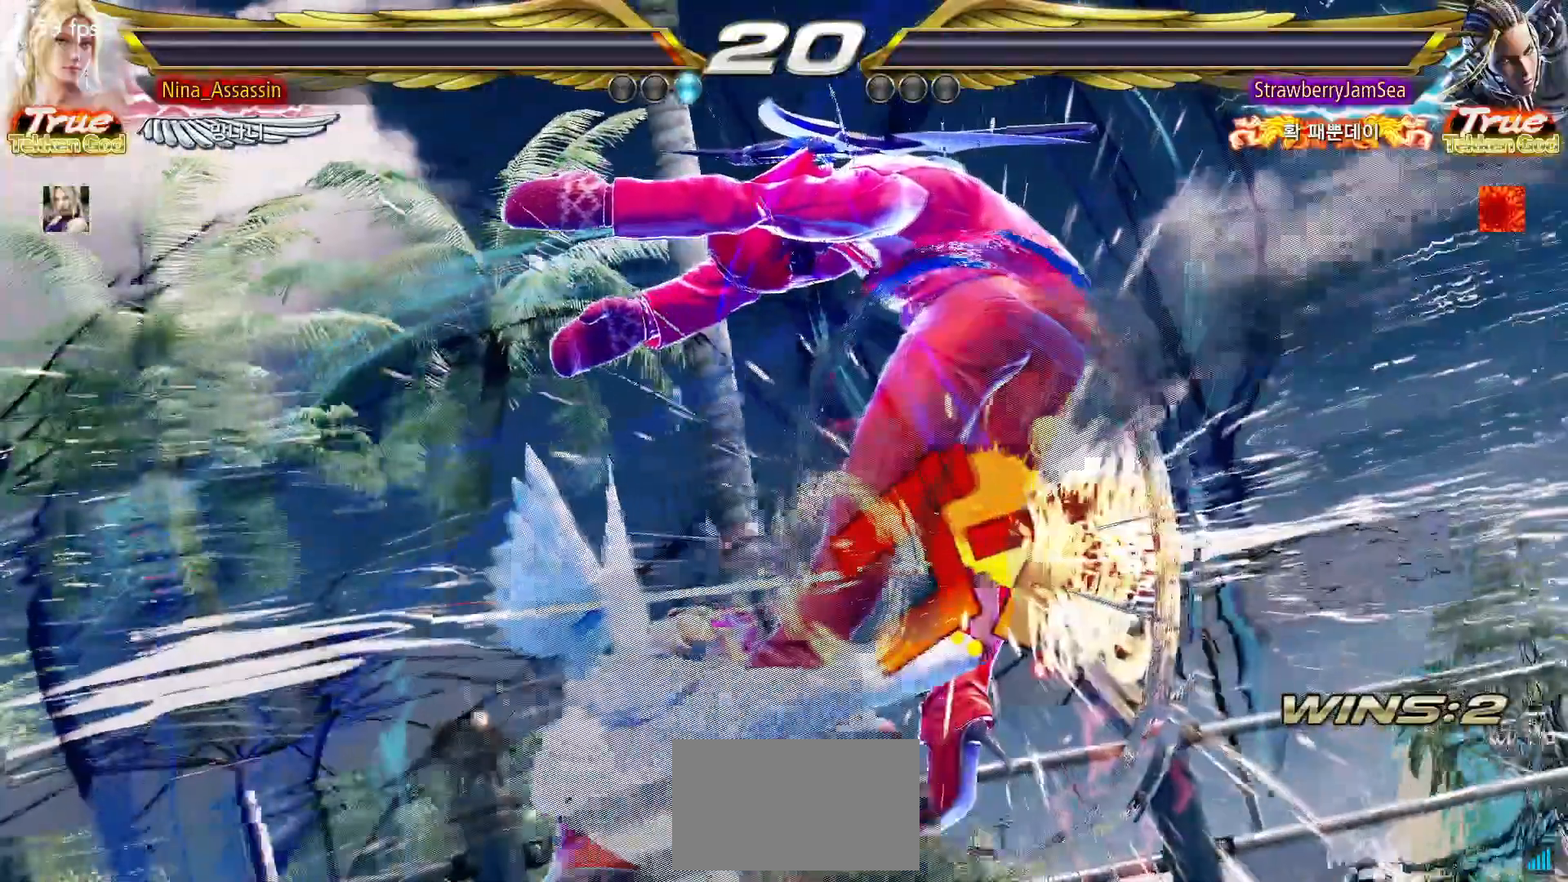
Gameplay with a controller (arcade stick); each line is a JSON object with the inputs held at the frame after it. "events" lists button and stick changes between this image and that frame as [ms after this image, input, new state], when the widget could be followed in between. Not read: L3 R3.
{"buttons": ["START"], "left_stick": "center"}
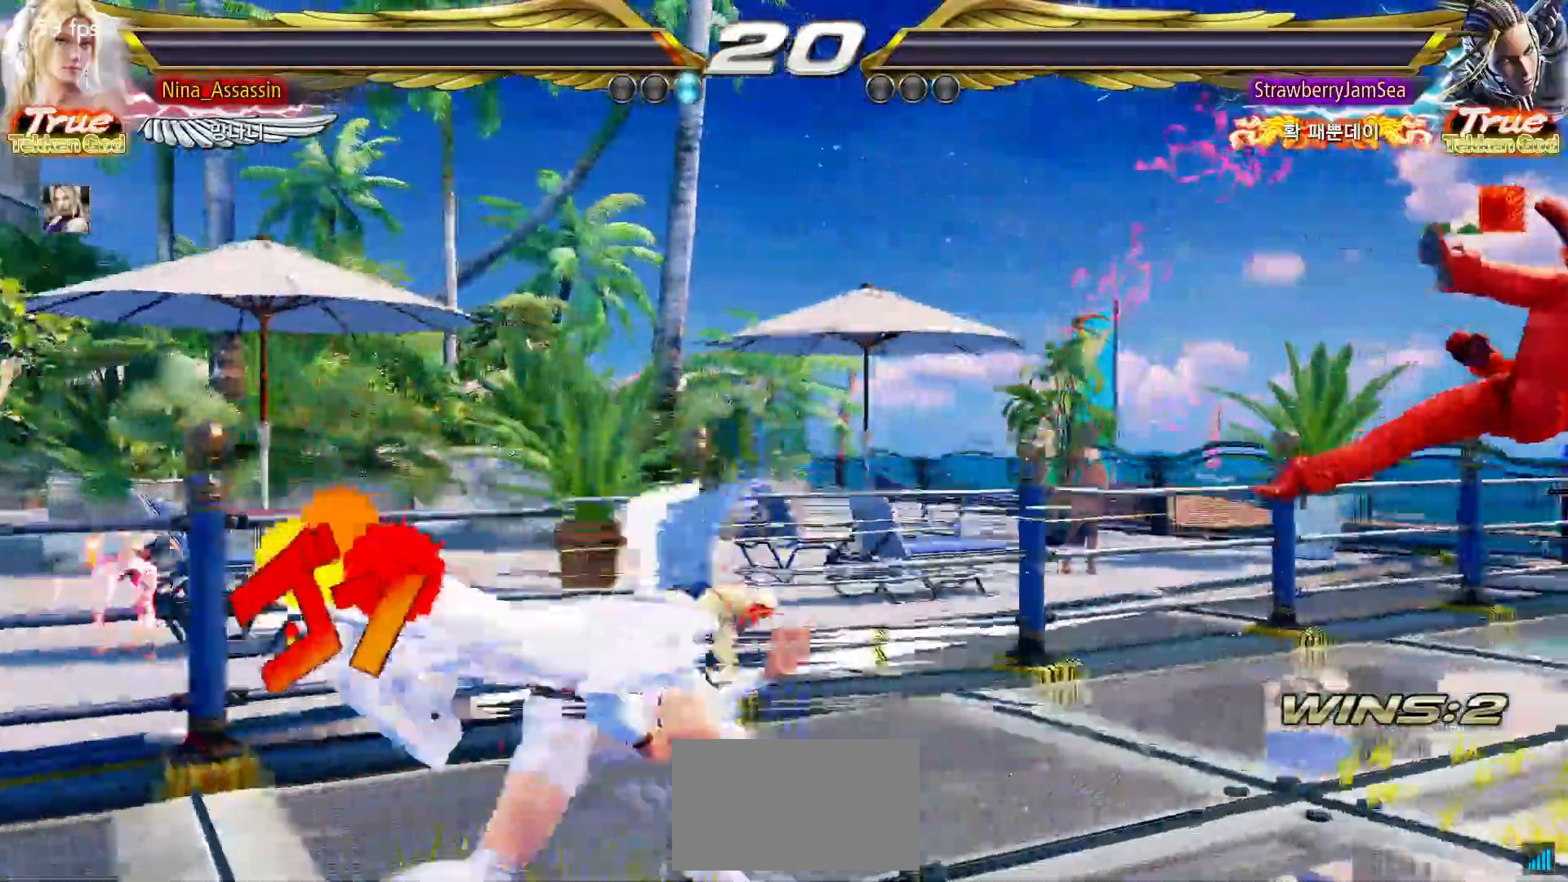
{"buttons": [], "left_stick": "center", "events": [[33, "START", "up"], [67, "START", "down"], [100, "START", "up"], [150, "START", "down"], [217, "START", "up"], [250, "START", "down"], [317, "START", "up"], [333, "START", "down"], [400, "START", "up"], [433, "START", "down"], [483, "START", "up"]]}
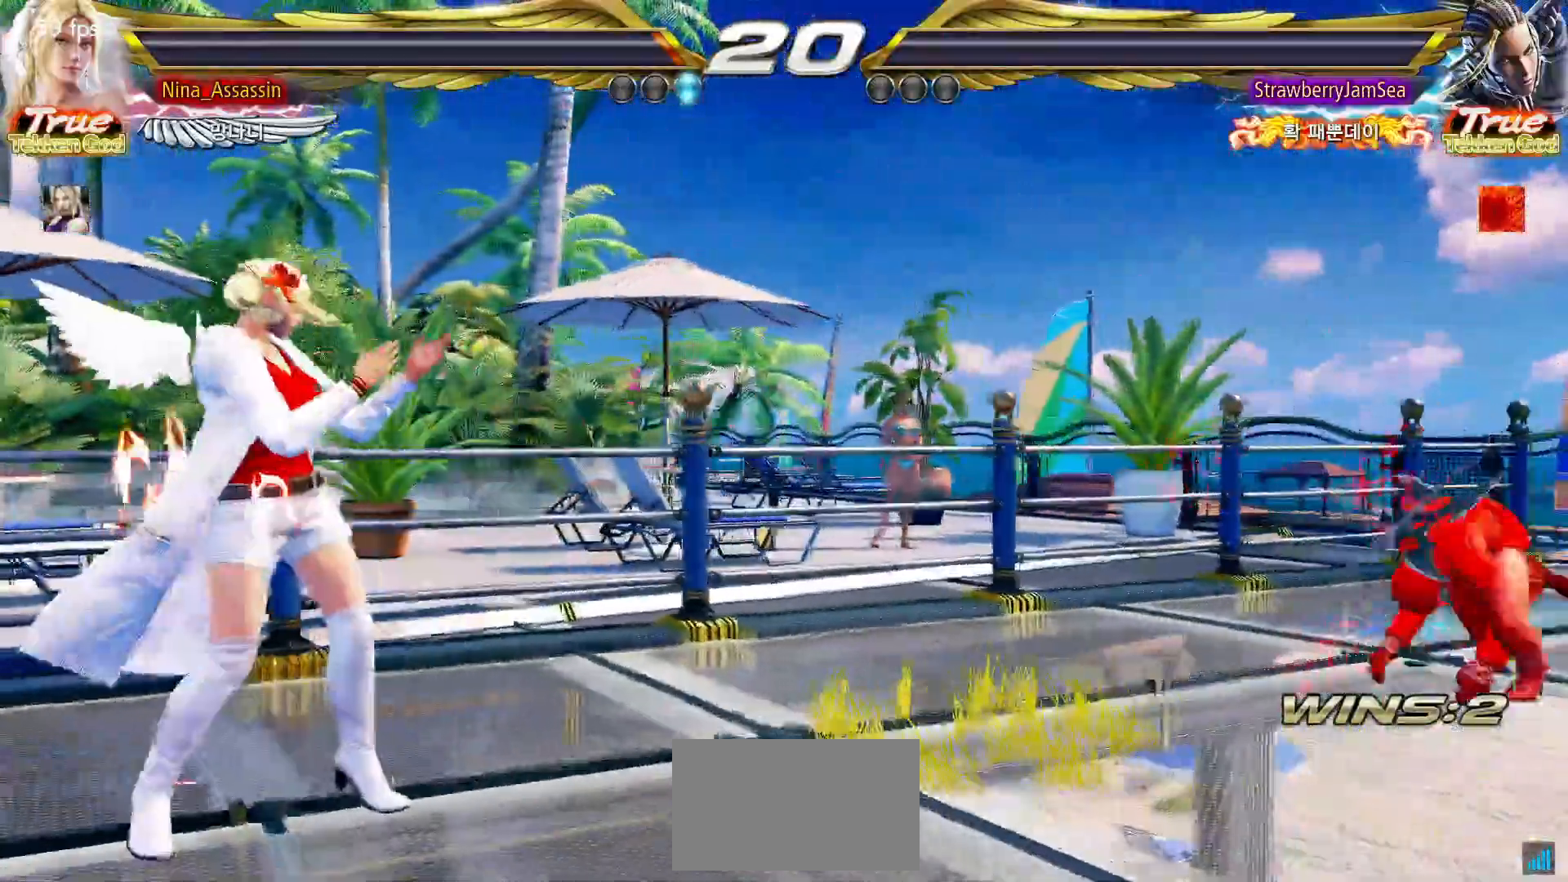
{"buttons": ["START"], "left_stick": "center", "events": [[17, "START", "down"], [83, "START", "up"], [133, "START", "down"], [167, "START", "up"], [217, "START", "down"], [267, "START", "up"], [317, "START", "down"], [350, "START", "up"], [400, "START", "down"], [467, "START", "up"], [500, "START", "down"]]}
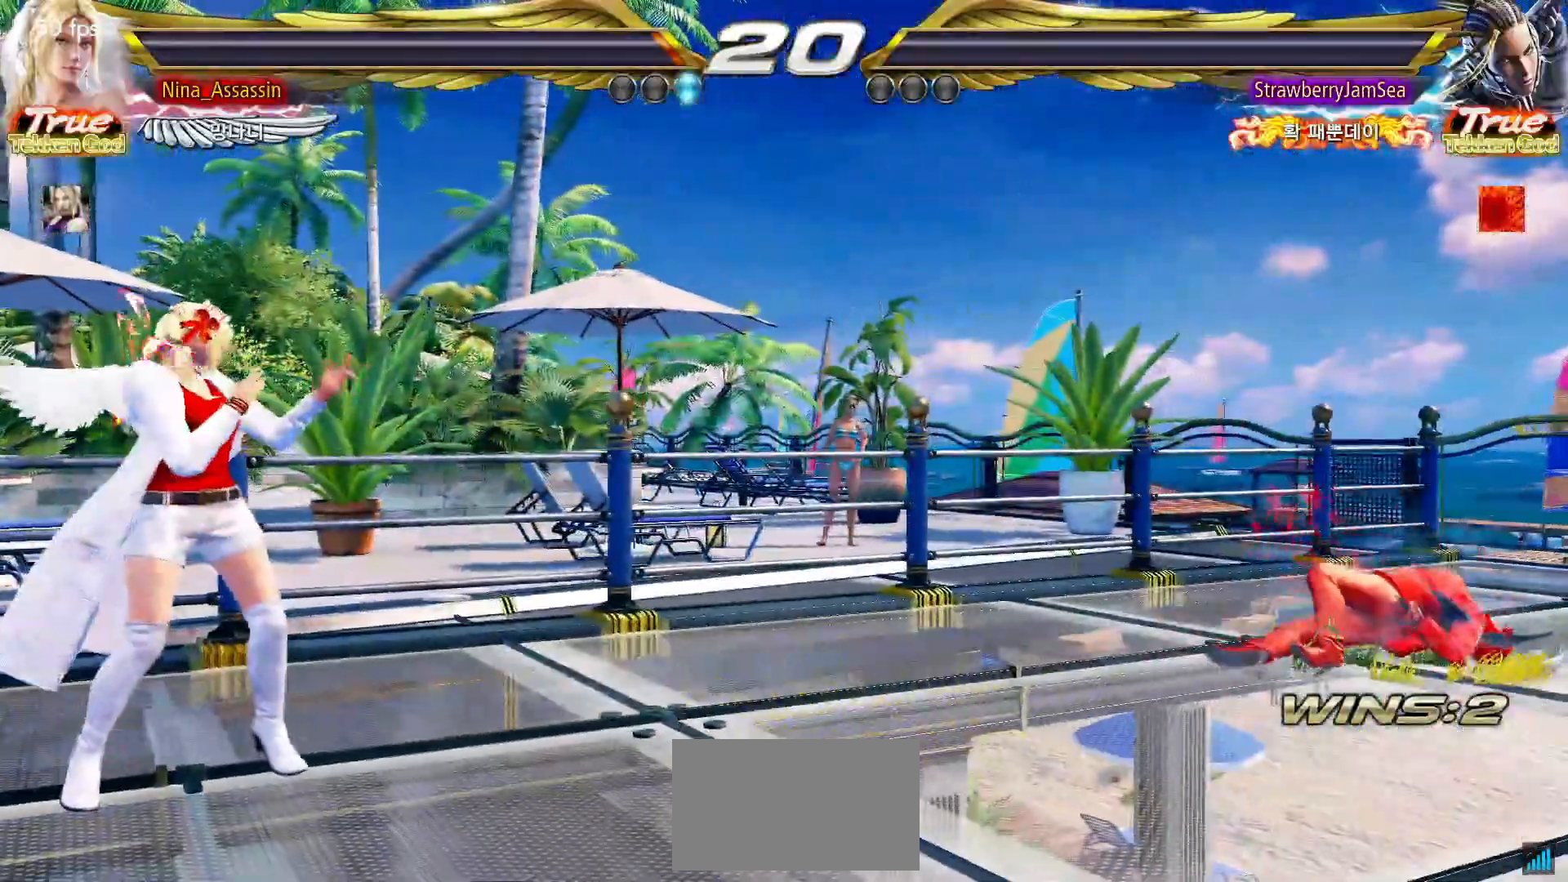
{"buttons": ["START"], "left_stick": "center", "events": [[50, "START", "up"], [100, "START", "down"], [150, "START", "up"], [200, "START", "down"], [250, "START", "up"], [283, "START", "down"], [350, "START", "up"], [383, "START", "down"], [450, "START", "up"], [483, "START", "down"]]}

◆ ◆ ◆ ◆ ◆

INSTRUCTIONS TO FOLLOW:
The listing is to be repeated exactly, with its pictures removed.

PROBLEM SOLUTION:
Gameplay with a controller (arcade stick); each line is a JSON object with the inputs held at the frame after it. "events" lists button and stick changes between this image and that frame as [ms after this image, input, new state], when the widget could be followed in between. Not read: L3 R3.
{"buttons": ["START"], "left_stick": "center"}
{"buttons": [], "left_stick": "center", "events": [[33, "START", "up"], [67, "START", "down"], [100, "START", "up"], [150, "START", "down"], [217, "START", "up"], [250, "START", "down"], [317, "START", "up"], [333, "START", "down"], [400, "START", "up"], [433, "START", "down"], [483, "START", "up"]]}
{"buttons": ["START"], "left_stick": "center", "events": [[17, "START", "down"], [83, "START", "up"], [133, "START", "down"], [167, "START", "up"], [217, "START", "down"], [267, "START", "up"], [317, "START", "down"], [350, "START", "up"], [400, "START", "down"], [467, "START", "up"], [500, "START", "down"]]}
{"buttons": ["START"], "left_stick": "center", "events": [[50, "START", "up"], [100, "START", "down"], [150, "START", "up"], [200, "START", "down"], [250, "START", "up"], [283, "START", "down"], [350, "START", "up"], [383, "START", "down"], [450, "START", "up"], [483, "START", "down"]]}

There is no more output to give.